Kosse is a former soccer player who played for FC Salyut Belgorod, CSKA Moscow, and Lokomotiv Moscow during Soviet times. He even scored a goal against the United States in 1994. Today, however, at the Mykolaiv soccer stadium in Ukraine, Kosse walks the field in a different way. Despite the war, he has decided to stay in Ukraine and make that stadium his home, treating it as if it were his own.
When Mykolaiv became a city located on the front lines of the war, Kosse decided to stay and take care of the soccer stadium. “Everyone has the right to want to leave or stay,” he says. The war has done a strange thing to men, and he has found his purpose in taking care of a soccer field. Despite the gunfire and bombs ringing through the city and the advancing troops, Kosse goes about his daily routine of watering the field, mowing the lawn, and tending to his home.
The town of Mykolaiv has suffered greatly during the war, so much so that it had only salt water in its pipes. Despite all this, Kosse continues to look after the stadium as if nothing had happened. The green of the field contrasts with the huge crater that interrupts the athletic tracks surrounding the pitch. During a Russian bombardment, several missiles hit the facility and damaged the stands and the building from which VIP guests watched the game in peacetime. “Everything was destroyed by the explosion,” laments Kosse as he tries to fix the minor damage he comes across.

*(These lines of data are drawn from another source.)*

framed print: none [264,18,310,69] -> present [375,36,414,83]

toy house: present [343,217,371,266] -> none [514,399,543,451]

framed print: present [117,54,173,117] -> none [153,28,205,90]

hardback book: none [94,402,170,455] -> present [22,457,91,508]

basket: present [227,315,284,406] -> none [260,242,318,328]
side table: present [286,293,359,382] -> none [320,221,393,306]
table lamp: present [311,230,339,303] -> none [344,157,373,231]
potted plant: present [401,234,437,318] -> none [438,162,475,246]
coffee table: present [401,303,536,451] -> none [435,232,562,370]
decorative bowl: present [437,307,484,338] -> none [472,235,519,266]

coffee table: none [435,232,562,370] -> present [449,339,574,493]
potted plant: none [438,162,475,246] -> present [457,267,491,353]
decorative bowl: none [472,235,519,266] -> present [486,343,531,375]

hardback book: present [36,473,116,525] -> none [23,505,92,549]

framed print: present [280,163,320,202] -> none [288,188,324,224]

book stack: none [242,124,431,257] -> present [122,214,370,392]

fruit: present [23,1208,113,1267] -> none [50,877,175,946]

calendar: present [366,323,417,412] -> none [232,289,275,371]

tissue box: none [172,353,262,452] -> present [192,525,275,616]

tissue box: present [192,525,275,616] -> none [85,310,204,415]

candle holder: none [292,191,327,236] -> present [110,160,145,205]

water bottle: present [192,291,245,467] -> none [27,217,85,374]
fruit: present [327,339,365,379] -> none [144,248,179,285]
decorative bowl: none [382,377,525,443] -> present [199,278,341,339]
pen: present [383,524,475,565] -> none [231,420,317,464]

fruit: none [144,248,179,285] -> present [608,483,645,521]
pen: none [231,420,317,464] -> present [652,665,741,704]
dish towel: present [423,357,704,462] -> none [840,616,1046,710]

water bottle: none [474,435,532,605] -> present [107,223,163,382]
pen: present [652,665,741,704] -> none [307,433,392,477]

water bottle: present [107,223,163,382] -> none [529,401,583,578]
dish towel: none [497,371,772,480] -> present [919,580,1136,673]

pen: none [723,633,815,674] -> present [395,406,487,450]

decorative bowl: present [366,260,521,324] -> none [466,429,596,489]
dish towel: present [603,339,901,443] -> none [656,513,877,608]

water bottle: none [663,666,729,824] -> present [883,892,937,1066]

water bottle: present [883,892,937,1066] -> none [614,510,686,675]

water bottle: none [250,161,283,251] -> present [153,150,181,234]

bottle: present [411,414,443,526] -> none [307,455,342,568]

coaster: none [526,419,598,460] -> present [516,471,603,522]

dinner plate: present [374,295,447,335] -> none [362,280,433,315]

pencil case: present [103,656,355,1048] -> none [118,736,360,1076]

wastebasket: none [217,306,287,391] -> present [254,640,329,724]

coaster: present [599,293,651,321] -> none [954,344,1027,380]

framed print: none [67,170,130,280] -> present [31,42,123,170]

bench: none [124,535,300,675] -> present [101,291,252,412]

Not even the Ukrainian army managed to evict Kosse from the stadium when he needed the facilities during the height of the conflict. He only gave them one condition: “I told them I would only leave if they took care of the field, they told me they weren’t going to do that, so I refused.” Kosse’s story and his struggle to take care of the Mykolaiv soccer stadium is an example of dedication and love for what one does, even in the midst of war and adversity.